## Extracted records
== == ==

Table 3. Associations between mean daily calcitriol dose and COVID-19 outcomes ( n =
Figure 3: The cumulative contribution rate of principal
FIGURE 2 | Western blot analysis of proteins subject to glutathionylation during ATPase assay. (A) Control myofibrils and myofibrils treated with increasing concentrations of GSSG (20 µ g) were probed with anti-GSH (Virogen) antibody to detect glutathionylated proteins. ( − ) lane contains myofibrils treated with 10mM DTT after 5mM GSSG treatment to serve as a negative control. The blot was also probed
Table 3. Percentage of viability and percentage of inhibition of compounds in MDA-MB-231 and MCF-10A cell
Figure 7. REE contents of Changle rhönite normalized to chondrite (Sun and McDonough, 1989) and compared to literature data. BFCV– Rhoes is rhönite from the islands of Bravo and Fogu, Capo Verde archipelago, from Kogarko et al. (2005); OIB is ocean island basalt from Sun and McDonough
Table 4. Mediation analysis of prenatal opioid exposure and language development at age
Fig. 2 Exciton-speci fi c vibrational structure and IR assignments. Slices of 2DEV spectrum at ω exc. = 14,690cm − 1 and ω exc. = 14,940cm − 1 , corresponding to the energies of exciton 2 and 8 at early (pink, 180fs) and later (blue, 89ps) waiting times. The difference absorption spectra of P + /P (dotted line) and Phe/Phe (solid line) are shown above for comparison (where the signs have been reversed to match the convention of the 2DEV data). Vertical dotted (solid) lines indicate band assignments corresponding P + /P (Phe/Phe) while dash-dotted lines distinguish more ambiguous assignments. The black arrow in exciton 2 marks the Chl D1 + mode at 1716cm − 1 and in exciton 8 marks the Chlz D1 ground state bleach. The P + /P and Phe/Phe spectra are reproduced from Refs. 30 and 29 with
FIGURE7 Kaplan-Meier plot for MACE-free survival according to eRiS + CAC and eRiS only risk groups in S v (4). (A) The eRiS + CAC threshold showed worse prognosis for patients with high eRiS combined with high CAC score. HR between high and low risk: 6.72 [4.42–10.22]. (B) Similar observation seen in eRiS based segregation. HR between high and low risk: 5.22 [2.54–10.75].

== == ==

## Task instructions
Say how many lines of the records include the word "between", and give nothing but the number.

## Final answer
2